◆ Présentation de la tâche
Citez mot pour mot tout ce qui va de la ligne contenant « Faith Kipyegon » jusqu'à la ligne contenant « Karsten Warholm », ces deux lignes comprises.

○ ○ ○ ○ ○

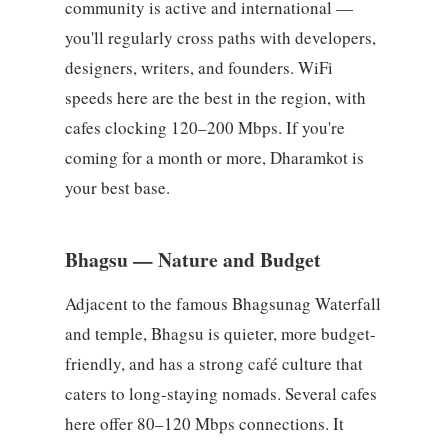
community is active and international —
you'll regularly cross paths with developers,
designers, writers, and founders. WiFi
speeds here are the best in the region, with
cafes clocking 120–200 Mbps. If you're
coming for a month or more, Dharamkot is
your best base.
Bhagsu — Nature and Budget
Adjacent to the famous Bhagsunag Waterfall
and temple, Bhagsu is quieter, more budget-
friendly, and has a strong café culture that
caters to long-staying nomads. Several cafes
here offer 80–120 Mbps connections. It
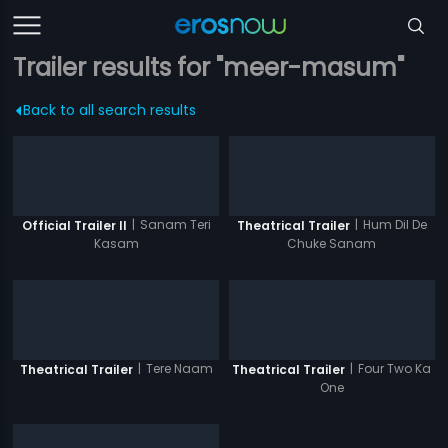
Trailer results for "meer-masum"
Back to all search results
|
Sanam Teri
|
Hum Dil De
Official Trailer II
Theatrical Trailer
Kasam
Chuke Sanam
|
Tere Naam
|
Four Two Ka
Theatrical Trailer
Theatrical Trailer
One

○ ○ ○ ○ ○

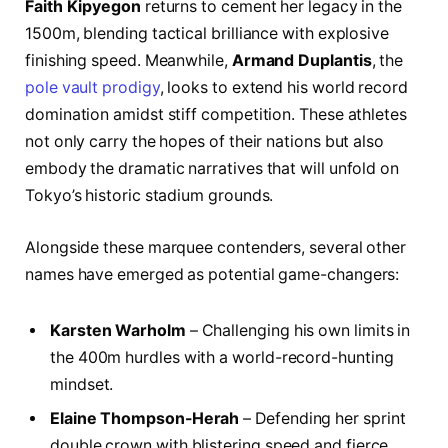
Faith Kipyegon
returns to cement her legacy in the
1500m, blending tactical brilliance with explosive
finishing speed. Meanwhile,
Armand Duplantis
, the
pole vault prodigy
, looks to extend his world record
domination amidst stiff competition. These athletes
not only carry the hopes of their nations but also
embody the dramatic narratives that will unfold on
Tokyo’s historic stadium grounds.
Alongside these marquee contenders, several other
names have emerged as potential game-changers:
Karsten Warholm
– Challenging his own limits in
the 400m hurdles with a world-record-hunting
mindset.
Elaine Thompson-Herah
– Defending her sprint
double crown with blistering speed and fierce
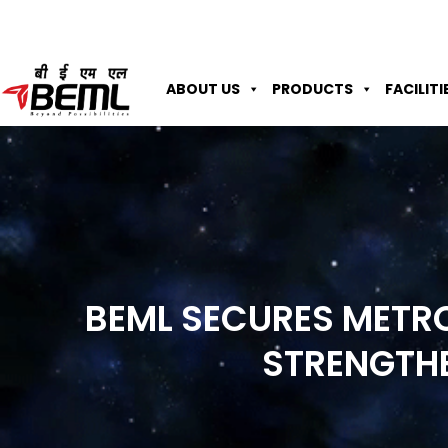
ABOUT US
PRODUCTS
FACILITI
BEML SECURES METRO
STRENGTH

○ ○ ○ ○ ○

◆ Solution détaillée
Faith Kipyegon
returns to cement her legacy in the
1500m, blending tactical brilliance with explosive
finishing speed. Meanwhile,
Armand Duplantis
, the
pole vault prodigy
, looks to extend his world record
domination amidst stiff competition. These athletes
not only carry the hopes of their nations but also
embody the dramatic narratives that will unfold on
Tokyo’s historic stadium grounds.
Alongside these marquee contenders, several other
names have emerged as potential game-changers:
Karsten Warholm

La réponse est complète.